E Se a Vitima Fosse Outra?

Os políticos profissionais degradaram tanto a política que é difícil saber quem é quem, neste cenário tão sórdido. De outro viés, ninguém de bom senso, pode ignorar que somente através da política é possível encontrar saída para a crise brasileira.

Parece um contrassenso; que na areia movediça em que estão atolados os partidos políticos, uma pessoa de bem que queira dar sua contribuição  para o país, tenha que obrigatoriamente adentrar numa sigla partidária sem regras e nem princípios. Este é o jogo do certame eleitoral, sem contar o dinheiro que serve de indispensável combustível para cooptar cabos eleitorais e enormes gama de prefeitos e vereadores.

Só sai vencedor da disputa, sem ter dinheiro, àqueles que são personagens públicos que povoam o imaginário das pessoas.
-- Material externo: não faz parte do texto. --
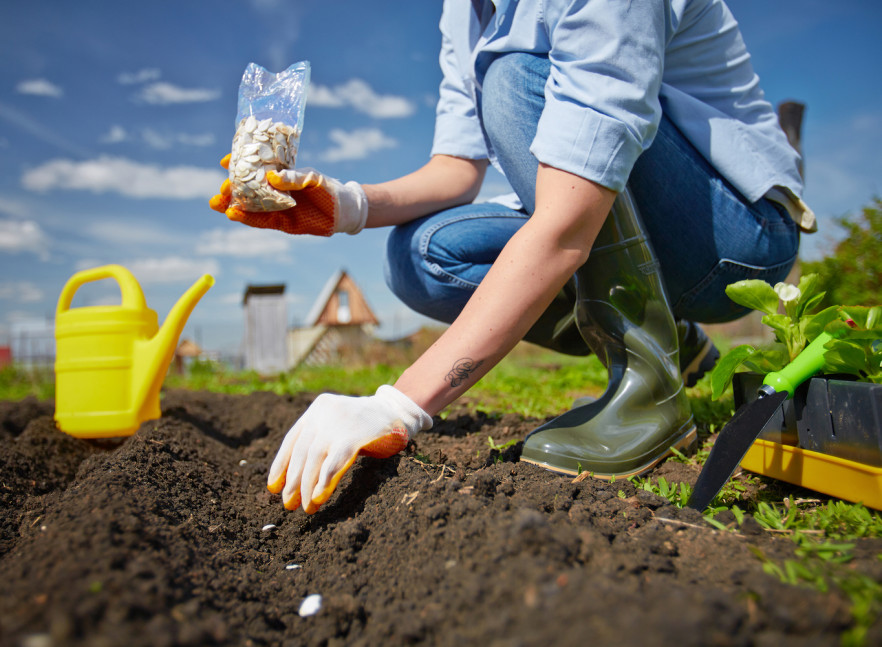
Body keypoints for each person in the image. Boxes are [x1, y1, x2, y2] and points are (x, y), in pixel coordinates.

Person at [210, 0, 816, 515]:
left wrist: (399, 404)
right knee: (423, 256)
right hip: (611, 206)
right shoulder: (467, 9)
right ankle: (676, 340)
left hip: (737, 238)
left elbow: (566, 224)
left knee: (515, 75)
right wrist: (343, 207)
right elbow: (455, 170)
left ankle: (649, 381)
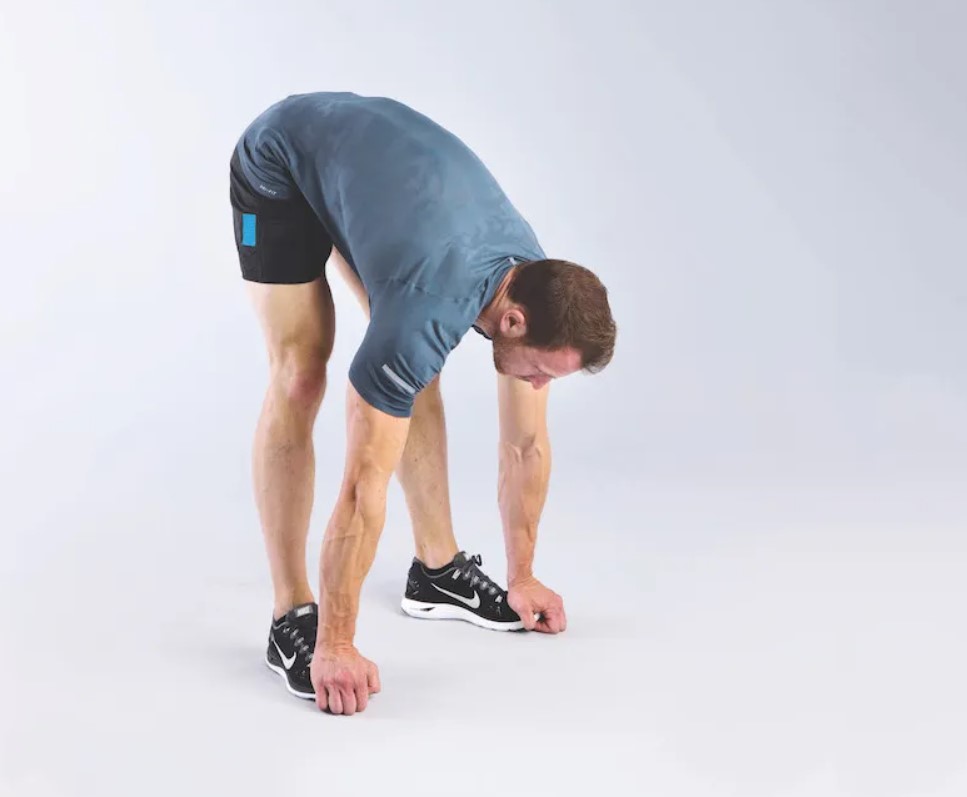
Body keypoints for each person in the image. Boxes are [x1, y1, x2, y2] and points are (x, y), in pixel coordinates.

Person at [229, 92, 616, 716]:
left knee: (409, 363)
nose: (540, 386)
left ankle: (435, 572)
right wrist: (337, 642)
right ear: (512, 321)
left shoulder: (535, 284)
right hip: (282, 164)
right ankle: (290, 613)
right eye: (543, 373)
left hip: (381, 187)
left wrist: (523, 576)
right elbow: (362, 488)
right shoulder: (432, 300)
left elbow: (526, 445)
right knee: (302, 373)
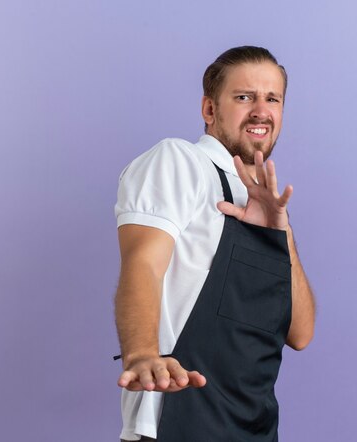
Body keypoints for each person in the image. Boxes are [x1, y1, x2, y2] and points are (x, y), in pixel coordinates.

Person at [114, 46, 316, 442]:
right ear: (209, 110)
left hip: (254, 428)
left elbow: (300, 334)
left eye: (272, 99)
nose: (261, 110)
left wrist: (281, 232)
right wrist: (141, 354)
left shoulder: (262, 202)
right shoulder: (180, 160)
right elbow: (143, 263)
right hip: (181, 421)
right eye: (244, 97)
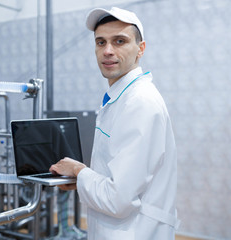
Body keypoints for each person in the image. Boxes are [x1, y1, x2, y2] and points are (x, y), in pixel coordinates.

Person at [49, 7, 179, 240]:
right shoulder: (121, 98)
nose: (107, 51)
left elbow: (118, 199)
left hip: (135, 231)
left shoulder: (139, 103)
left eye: (119, 41)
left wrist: (79, 171)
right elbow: (117, 179)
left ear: (141, 49)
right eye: (101, 42)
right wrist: (81, 181)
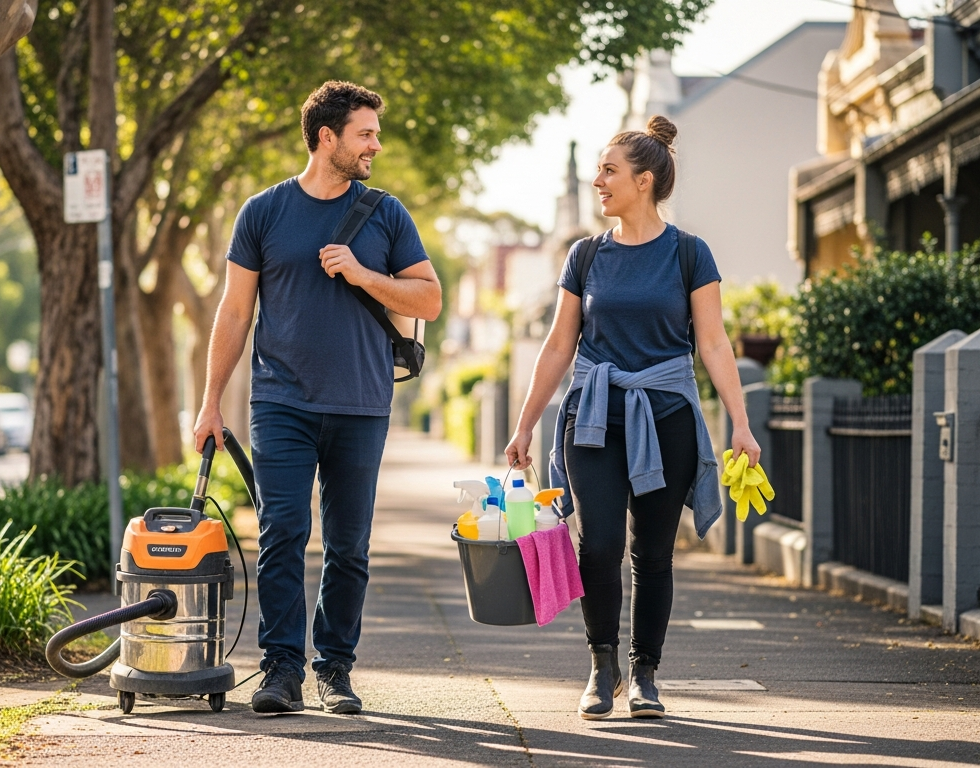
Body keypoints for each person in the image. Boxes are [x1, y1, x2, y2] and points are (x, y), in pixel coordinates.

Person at [194, 81, 442, 715]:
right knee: (281, 535)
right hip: (280, 402)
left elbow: (430, 300)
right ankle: (281, 670)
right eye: (365, 133)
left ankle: (335, 669)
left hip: (362, 403)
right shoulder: (264, 212)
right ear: (326, 137)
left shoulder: (386, 213)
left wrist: (363, 273)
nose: (375, 145)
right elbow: (234, 311)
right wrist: (209, 401)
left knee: (348, 546)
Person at [504, 115, 760, 720]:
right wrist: (524, 425)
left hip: (666, 414)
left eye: (609, 170)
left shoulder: (690, 253)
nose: (598, 180)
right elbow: (558, 346)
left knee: (653, 552)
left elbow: (715, 344)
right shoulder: (586, 255)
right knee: (597, 547)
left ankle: (645, 675)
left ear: (643, 181)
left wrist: (740, 424)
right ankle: (602, 666)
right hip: (593, 416)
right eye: (597, 170)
Dentre estes estão incluídos, também, os tipos folclóricos de ocasião.

E enfrentar uma campanha política exige dos candidatos um séquito de pessoas para assessora-los, paciência de Jó, preparo físico e vontade. Sair nas ruas é uma das exigências, sem contar que os marqueteiros querem que o candidato tire fotografia com criancinhas no colo, almoce em restaurantes populares e visite escombros de um Museu sinistrado, para sofrer constrangimento público.

E participar de debates é um martírio para uma pessoa bem intencionada travar disputa de opiniões com  opoentes mentirosos, raivosos, agressivos e intelectualmente primários. É ser protagonista de um espetáculo que exige muito equilíbrio e sangue-frio. Sem contar em ter o rosto exibido em propagandas, o nome muitas vezes vilipendiado e a vida particular vasculhada.

Esta a sina para qualquer homem de bem se sujeitar quando tem a intenção de exercer a cidadania para ser votado. E da omissão dos bons, aproveitam as velhas raposas da política que não têm nada a perder. As exceções podem ser contadas pelo número de dedos das mãos.

E com o ódio disseminado por figuras conhecidas que usam dos cargos políticos para defender interesses ideológicos e pregar violência, as disputas deixam o campo das ideias para ingressar no mundo do crime.

O atentado ao candidato Bolsonaro nada mais foi do que o resultado do ódio que contaminou os habitantes do país, quase sempre pessoas humildes usadas como massas de manobras pelos demagogos, e capazes de gestos tresloucados. Ingrediente que faz da atual política brasileira um barril de pólvora.

E se a vítima do atentado fosse alguém da esquerda? O dia seguinte teria sido igual? O MST, os Sindicatos, a CUT, o Vaticano, o Conselho de Direitos Humanos da ONU permaneceriam silentes, sem manifestação nas ruas das cidades, acreditando passivamente que foi um gesto isolado de um insano? Não sei, e você? 

“A ideologia cega às pessoas e incita a violência. Dividir para incutir ideias é manobra comum, usada pelos falsos líderes para tomar o Poder. E o povo brasileiro está dividido e a violência presente nas ruas. O voto é a única arma para combater o bom combate!”